◆ **STUDY TEXT**:
※
# S&W Model 10 grips



## bloomy12b (Apr 13, 2011)

I recently purchased a Smith & Wesson Model 10 K frame revolver in .38 special with a SQUARE butt, and I'm having a hell of a time trying to find some good wooden grips to replace the worn out ones I bought it with. Anyone know when I could find some?


----------



## DJ Niner (Oct 3, 2006)

Do you want original S&W wooden grips to keep the weapon original, or just replacement grips (by S&W or other companies) to replace the old ones when shooting the weapon?

I've seen lots of auctions for original S&W grips; check the gun auction sites for these.

If there are any gun shows near you, then I'd make a few passes through the show and ask folks who had grips on their tables if they had anything to fit your weapon.

CDNN has a few sets of wood grips for Square Butt K-frame revolvers:

Smith & Wesson K&L Square Butt Coco Bolo Grips w/Medallion New

Smith & Wesson K & L Frame Square Butt Deluxe Walnut Custom Grip New

Hogue makes very nice fingergroove wooden grips, in plain or checkered patterns, and various wood types. Their prices are high, but the grips are great.

http://www.getgrip.com/main/overview/hardwood.html

You can find Hogue grips at MidwayUSA.com (although their search function sucks; be prepared to do a lot of browsing).

Finally, the S&W website has some selections in their online store:

Product: K/L Square Dymondwood Checkered Service

Product: K Square Rosewood Combat Grips

Product: K & L Square Butt Traditional Checkered Target Grip With The S&W Medallions

Good luck finding what you need!


----------
※
Skeletal landmark data
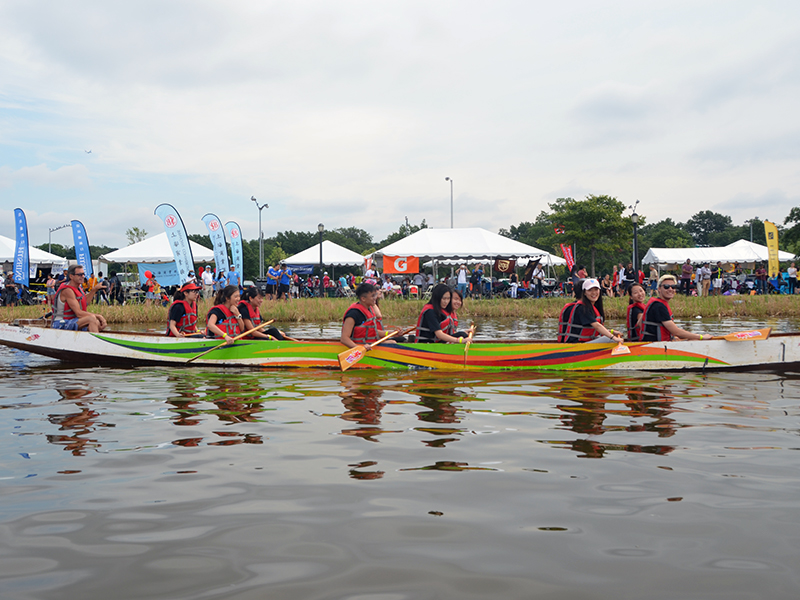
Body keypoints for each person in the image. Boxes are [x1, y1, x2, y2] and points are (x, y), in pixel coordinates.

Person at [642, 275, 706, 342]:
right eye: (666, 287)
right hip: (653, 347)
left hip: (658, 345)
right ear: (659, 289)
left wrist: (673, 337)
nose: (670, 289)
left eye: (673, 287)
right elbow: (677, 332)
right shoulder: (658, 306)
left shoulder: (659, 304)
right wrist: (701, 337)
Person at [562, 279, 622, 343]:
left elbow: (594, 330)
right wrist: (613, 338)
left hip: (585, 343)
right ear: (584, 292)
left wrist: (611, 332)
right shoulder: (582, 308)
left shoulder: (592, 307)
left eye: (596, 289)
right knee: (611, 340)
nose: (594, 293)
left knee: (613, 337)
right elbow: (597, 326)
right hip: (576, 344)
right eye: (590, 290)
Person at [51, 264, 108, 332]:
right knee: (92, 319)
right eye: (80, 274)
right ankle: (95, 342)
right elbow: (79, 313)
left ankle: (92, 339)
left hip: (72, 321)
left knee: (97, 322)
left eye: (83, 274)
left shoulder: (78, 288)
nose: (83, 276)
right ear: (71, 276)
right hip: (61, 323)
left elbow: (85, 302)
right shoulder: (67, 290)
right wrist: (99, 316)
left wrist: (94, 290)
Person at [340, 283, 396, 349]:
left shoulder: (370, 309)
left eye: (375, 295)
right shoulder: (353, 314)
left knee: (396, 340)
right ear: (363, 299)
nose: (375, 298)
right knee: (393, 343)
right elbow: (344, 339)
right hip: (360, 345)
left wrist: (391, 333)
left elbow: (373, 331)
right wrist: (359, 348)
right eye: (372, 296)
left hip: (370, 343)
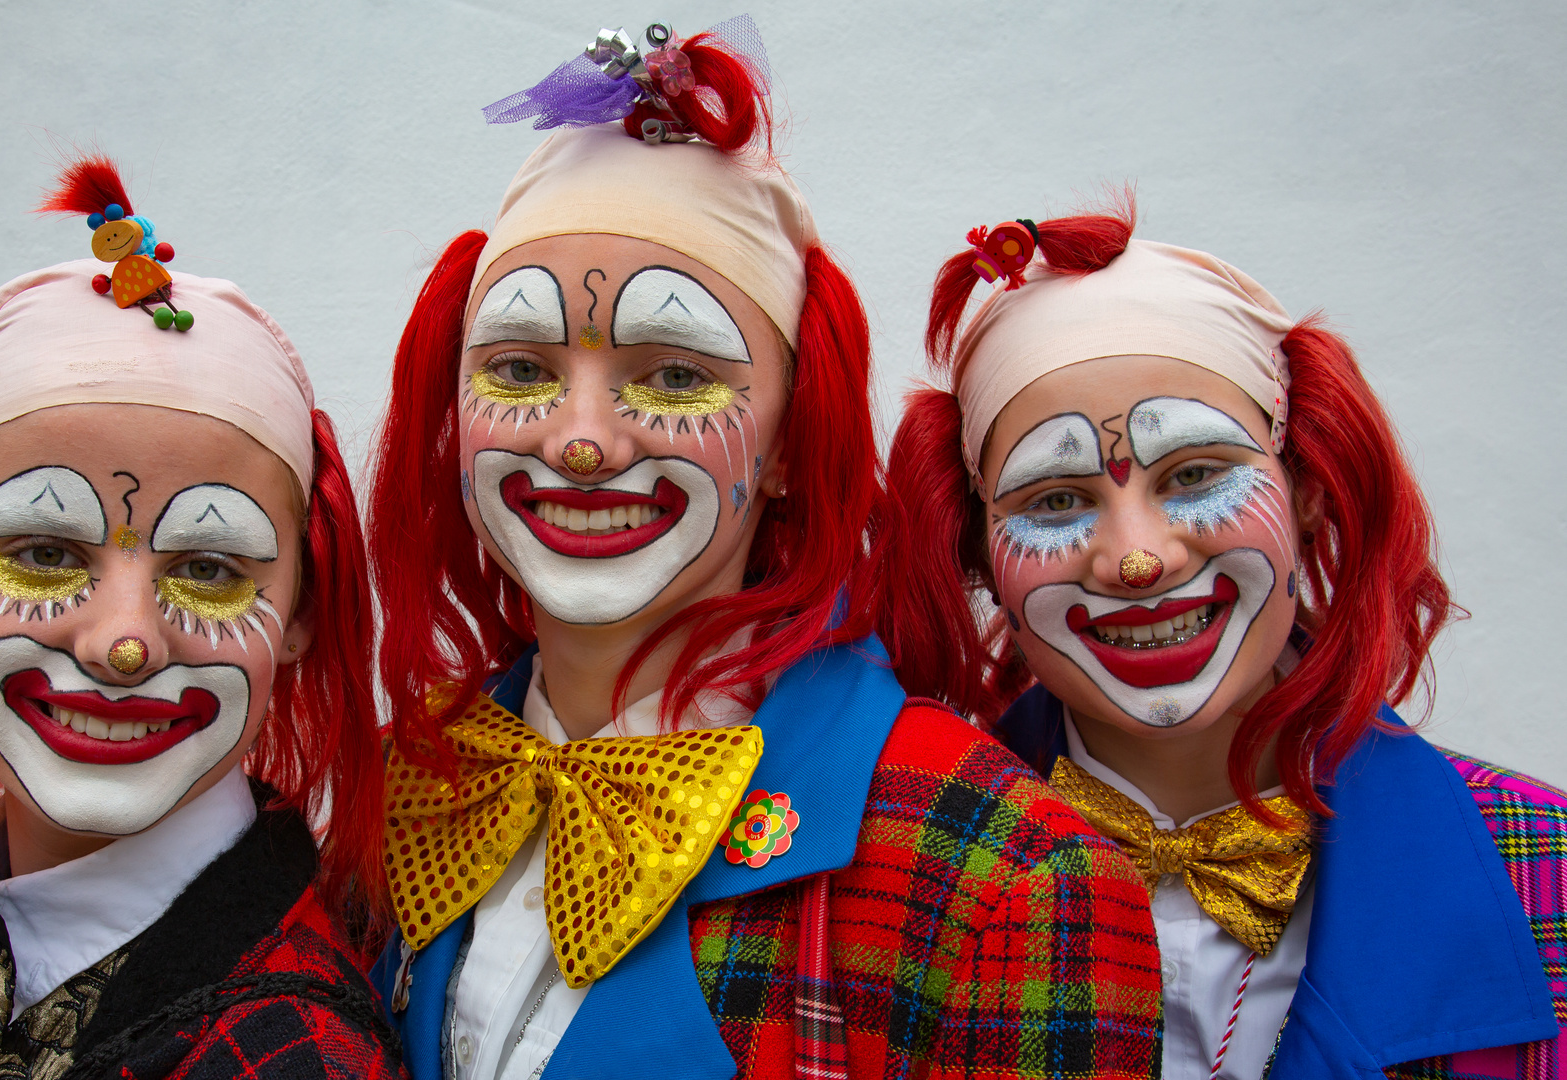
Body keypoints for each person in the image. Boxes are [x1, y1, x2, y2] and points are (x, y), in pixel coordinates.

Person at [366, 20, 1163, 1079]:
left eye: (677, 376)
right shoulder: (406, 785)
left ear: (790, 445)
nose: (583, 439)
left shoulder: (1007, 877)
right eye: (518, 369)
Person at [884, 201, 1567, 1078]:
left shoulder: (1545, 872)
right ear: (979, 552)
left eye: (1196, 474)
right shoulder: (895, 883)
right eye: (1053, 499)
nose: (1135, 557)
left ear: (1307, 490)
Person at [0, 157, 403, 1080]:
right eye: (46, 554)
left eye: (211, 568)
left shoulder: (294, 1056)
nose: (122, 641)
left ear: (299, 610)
※
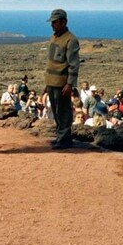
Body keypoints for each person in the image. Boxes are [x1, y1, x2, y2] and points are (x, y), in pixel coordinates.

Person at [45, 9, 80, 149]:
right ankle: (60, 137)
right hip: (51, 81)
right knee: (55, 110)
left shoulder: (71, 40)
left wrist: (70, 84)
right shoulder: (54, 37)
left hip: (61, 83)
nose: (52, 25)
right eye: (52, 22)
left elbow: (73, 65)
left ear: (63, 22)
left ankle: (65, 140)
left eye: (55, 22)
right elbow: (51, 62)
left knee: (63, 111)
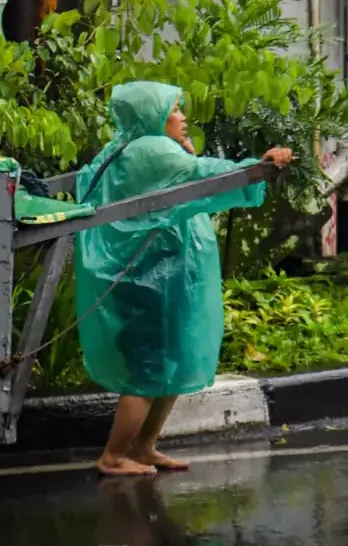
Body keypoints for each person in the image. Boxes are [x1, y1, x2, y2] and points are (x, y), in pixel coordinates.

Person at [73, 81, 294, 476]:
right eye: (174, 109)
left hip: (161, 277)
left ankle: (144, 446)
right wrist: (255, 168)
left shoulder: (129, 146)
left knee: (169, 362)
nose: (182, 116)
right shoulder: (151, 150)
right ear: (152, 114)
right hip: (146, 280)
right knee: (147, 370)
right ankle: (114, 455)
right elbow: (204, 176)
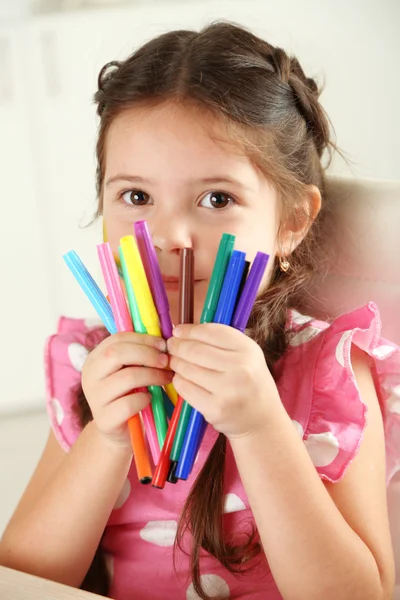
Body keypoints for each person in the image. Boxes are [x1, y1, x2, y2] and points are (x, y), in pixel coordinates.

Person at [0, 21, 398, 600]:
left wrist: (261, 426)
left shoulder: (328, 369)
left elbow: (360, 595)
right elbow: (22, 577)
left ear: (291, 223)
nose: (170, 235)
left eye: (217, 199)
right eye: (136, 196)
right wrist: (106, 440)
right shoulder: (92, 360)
※
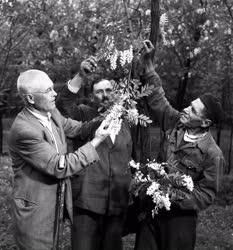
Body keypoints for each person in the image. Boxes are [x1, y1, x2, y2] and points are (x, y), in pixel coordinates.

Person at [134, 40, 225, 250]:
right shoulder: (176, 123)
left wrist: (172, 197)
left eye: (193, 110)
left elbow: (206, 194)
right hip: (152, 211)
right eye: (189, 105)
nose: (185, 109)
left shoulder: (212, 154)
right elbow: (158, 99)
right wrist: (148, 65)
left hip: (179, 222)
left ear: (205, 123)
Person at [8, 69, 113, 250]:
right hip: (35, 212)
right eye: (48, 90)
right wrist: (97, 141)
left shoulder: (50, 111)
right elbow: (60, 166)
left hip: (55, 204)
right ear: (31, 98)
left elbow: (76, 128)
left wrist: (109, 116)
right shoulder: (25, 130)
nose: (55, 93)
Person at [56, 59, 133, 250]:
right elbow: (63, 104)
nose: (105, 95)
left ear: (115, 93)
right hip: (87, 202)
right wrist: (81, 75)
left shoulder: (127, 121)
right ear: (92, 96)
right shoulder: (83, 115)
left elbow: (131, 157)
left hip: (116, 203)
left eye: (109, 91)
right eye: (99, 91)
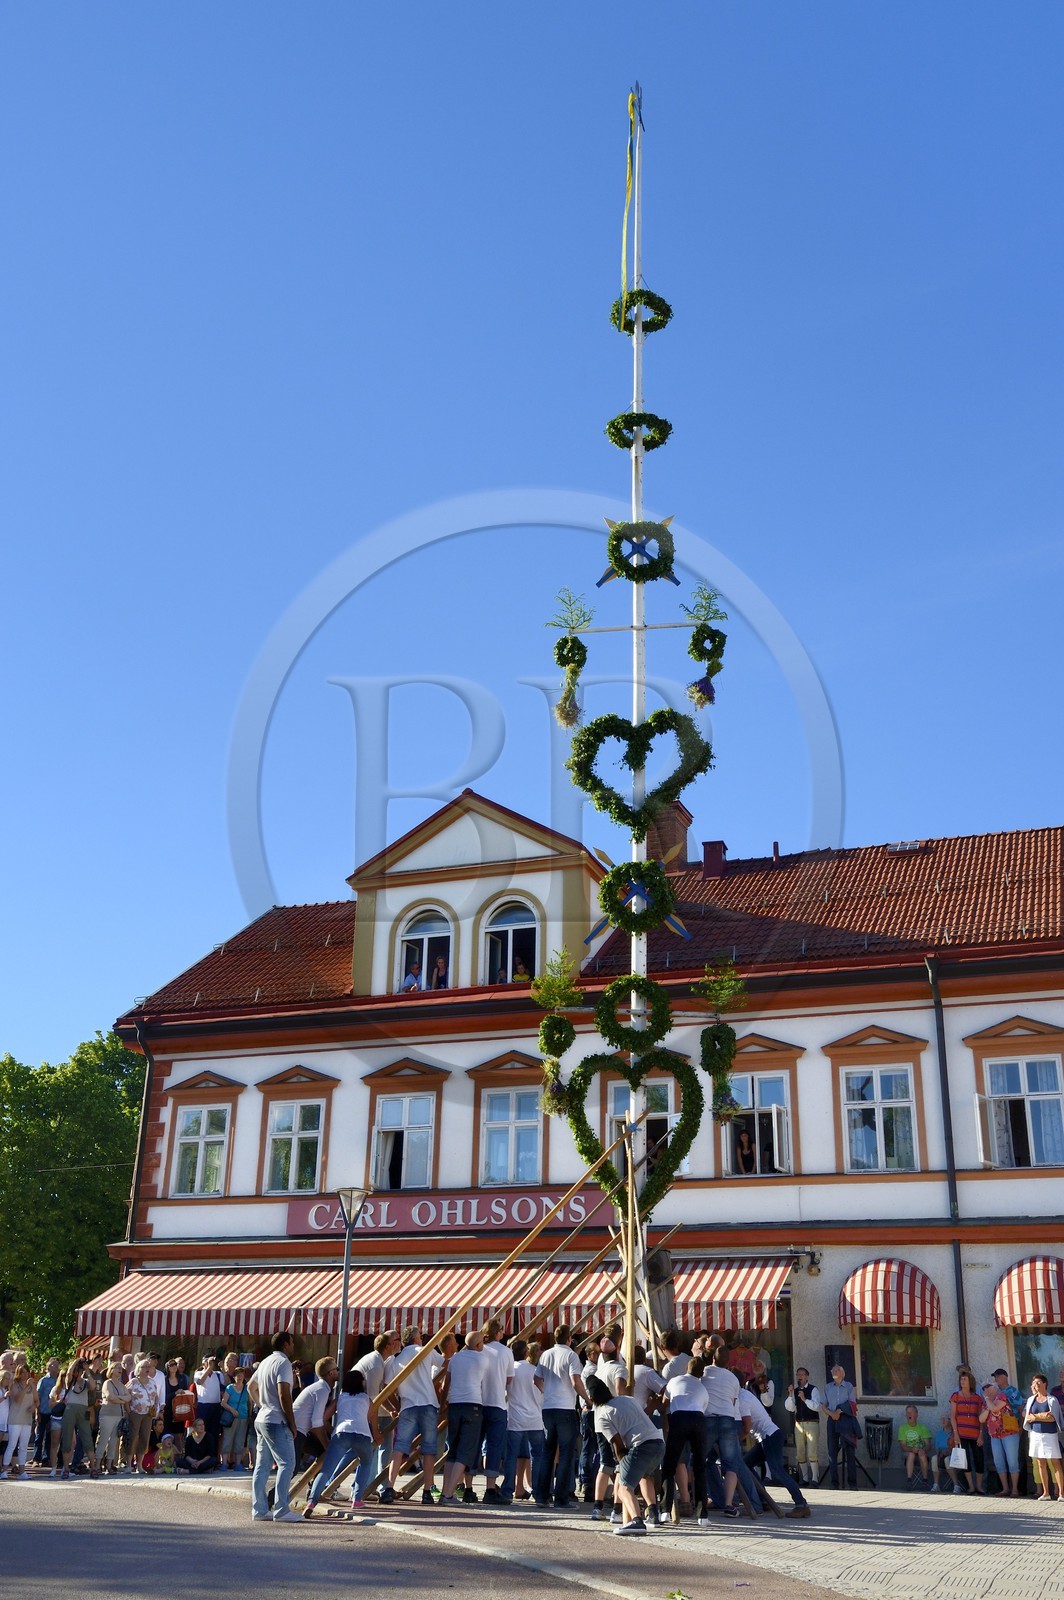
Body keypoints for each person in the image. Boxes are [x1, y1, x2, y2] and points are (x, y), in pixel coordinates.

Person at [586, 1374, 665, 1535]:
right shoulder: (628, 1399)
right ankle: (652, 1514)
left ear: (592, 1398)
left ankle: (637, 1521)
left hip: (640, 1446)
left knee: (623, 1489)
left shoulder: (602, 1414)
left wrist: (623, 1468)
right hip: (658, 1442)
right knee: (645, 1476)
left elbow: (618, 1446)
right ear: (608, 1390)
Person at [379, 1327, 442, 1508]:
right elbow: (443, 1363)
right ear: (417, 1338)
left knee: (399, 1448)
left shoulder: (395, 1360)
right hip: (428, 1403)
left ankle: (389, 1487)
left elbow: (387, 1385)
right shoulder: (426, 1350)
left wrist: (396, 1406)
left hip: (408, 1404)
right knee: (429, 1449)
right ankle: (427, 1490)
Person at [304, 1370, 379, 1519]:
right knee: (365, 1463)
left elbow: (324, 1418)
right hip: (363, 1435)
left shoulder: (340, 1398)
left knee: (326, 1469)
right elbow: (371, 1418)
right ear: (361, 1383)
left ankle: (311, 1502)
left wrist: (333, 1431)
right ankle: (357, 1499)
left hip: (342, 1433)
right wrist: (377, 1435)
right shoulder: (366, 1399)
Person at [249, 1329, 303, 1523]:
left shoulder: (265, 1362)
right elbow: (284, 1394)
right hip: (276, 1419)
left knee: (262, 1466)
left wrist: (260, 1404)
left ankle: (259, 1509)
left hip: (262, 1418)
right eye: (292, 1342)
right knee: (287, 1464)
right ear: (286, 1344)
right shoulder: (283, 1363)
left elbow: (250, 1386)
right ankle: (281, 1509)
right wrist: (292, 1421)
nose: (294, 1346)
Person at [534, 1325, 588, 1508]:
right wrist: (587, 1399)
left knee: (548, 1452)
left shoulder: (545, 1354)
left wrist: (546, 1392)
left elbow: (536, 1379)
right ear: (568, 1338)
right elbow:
※
◆ **EXERCISE INSTRUCTIONS**:
(1) According to the grips thread, where can Hogue grips be found?
(2) Copy word for word the passage of the grips thread starting at "I recently purchased" and ending at "shooting the weapon?".

◆ **ANSWERS BY ITEM**:
(1) At MidwayUSA.com.

(2)
I recently purchased a Smith & Wesson Model 10 K frame revolver in .38 special with a SQUARE butt, and I'm having a hell of a time trying to find some good wooden grips to replace the worn out ones I bought it with. Anyone know when I could find some?


----------



## DJ Niner (Oct 3, 2006)

Do you want original S&W wooden grips to keep the weapon original, or just replacement grips (by S&W or other companies) to replace the old ones when shooting the weapon?